Antrag nach §7 der GO für den Rat der Stadt Gladbeck und seine Ausschüsse hier: Alternative Versäumnisgebühr für Kinder in der Stadtbücherei – Kinder lesen die Mahngebühren weg 

Sehr geehrter Herr Tack,

namens unserer Fraktion beantrage ich, den Punkt

Alternative Versäumnisgebühr für Kinder in der Stadtbücherei –

Kinder lesen die Mahngebühren weg 

auf die Tagesordnung der Sitzung des Kulturausschusses am 13.09.2021 zu setzen.

Begründung:

Selbstverständlich müssen Kinder an Regeln der Gemeinschaft herangeführt werden. Dazu gehört auch die Übernahme von Verantwortung bei einer Ausleihe von Büchern und anderer Medien, die der Gemeinschaft gehören. Oftmals ist es aber für Kinder aus armen Familien finanziell schwierig, Mahn- beziehungsweise Versäumnisgebühren zu bezahlen.

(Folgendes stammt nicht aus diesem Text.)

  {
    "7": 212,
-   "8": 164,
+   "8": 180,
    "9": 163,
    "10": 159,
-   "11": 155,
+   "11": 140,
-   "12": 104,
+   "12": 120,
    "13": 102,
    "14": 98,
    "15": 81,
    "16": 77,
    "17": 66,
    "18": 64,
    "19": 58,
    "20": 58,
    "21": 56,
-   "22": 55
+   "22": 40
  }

Wie der US-Sender CBS schon Ende 2018 berichtete, ist es an der „East Los Angeles Library“, der öffentlichen Stadtbücherei in Ost Los Angeles, möglich, dass Kinder derlei Mahn- Gebühren einfach „weg lesen“ dürfen. Dabei verzichtet die Bibliothek auf 5$ Gebühren, wenn die jungen Menschen jeweils eine Stunde vor Ort lesen. In dieser Einrichtung gilt das Angebot sogar für Menschen bis zum 22. Lebensjahr.

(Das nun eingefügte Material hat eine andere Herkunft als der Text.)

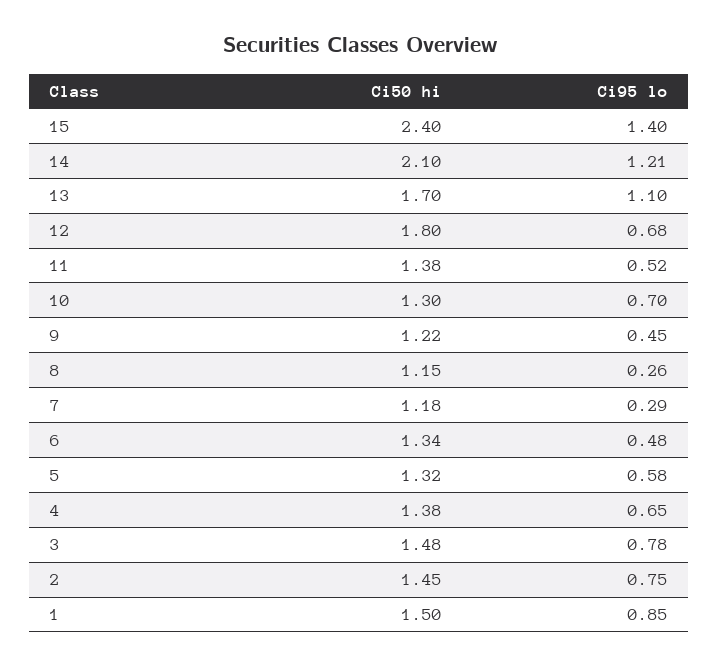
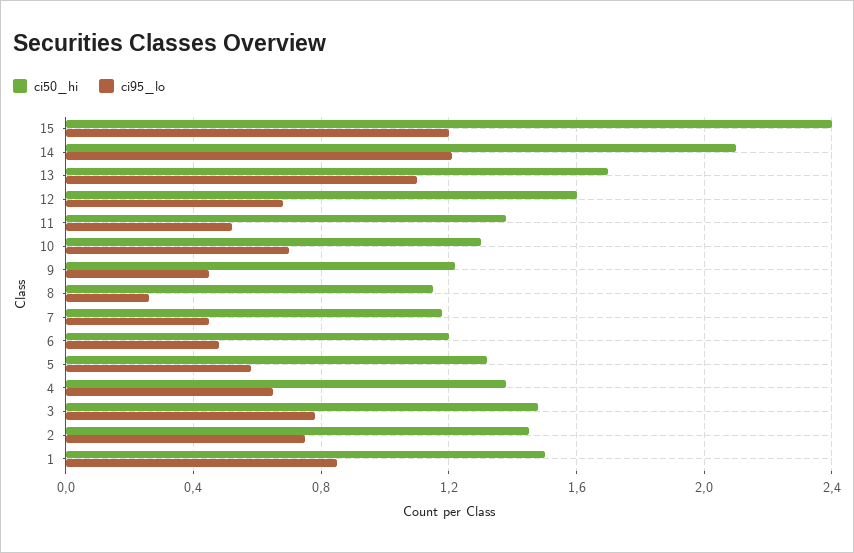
  {
    "Ci50 hi": {
      "15": 2.4,
      "14": 2.1,
      "13": 1.7,
-     "12": 1.8,
+     "12": 1.6,
      "11": 1.38,
      "10": 1.3,
      "9": 1.22,
      "8": 1.15,
      "7": 1.18,
-     "6": 1.34,
+     "6": 1.2,
      "5": 1.32,
      "4": 1.38,
      "3": 1.48,
      "2": 1.45,
      "1": 1.5
    },
    "Ci95 lo": {
-     "15": 1.4,
+     "15": 1.2,
      "14": 1.21,
      "13": 1.1,
      "12": 0.68,
      "11": 0.52,
      "10": 0.7,
      "9": 0.45,
      "8": 0.26,
-     "7": 0.29,
+     "7": 0.45,
      "6": 0.48,
      "5": 0.58,
      "4": 0.65,
      "3": 0.78,
      "2": 0.75,
      "1": 0.85
    }
  }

Dieser Ansatz erscheint mir besonders wertvoll. Zum einen werden Kinder dazu angehalten, „Schaden wieder gut zu machen“, weil sie ja durch die zu lange Ausleihe anderen Kindern das Lesen der Bücher unmöglich machen. Dies wäre aber auch darüber hinaus eine „altersgemäße“ Alternative zu einer „Strafzahlung“, da sie im Rahmen dessen liegt, was für Kinder aus eigener Kraft leistbar ist. Die Stadtbücherei wird so als freundlicher Ort wahrgenommen und letztlich birgt diese Herangehensweise auch eine Leseförderung für Kinder, was insgesamt auch zur Sprachförderung beiträgt.

Beschlussentwurf:

Die Verwaltung wird beauftragt, zu überprüfen, ob es möglich ist, in der Stadtbücherei Gladbeck Kinder und Jugendliche bis 16 Jahre bei Rückgabeversäumnis lesen statt Gebühren zahlen zu lassen. Dabei ist zu berücksichtigen:

  1. Wie viele Kinder in Gladbeck würden ein solches Angebot annehmen können, bzw. müssen sonst Mahngebühren zahlen?
  2. Welcher zusätzliche Aufwand wäre schätzungsweise für die Mitarbeiter*innen durch die Beaufsichtigung und Beratung zu leisten?
  3. Welche Gebührenausfälle sind zu erwarten?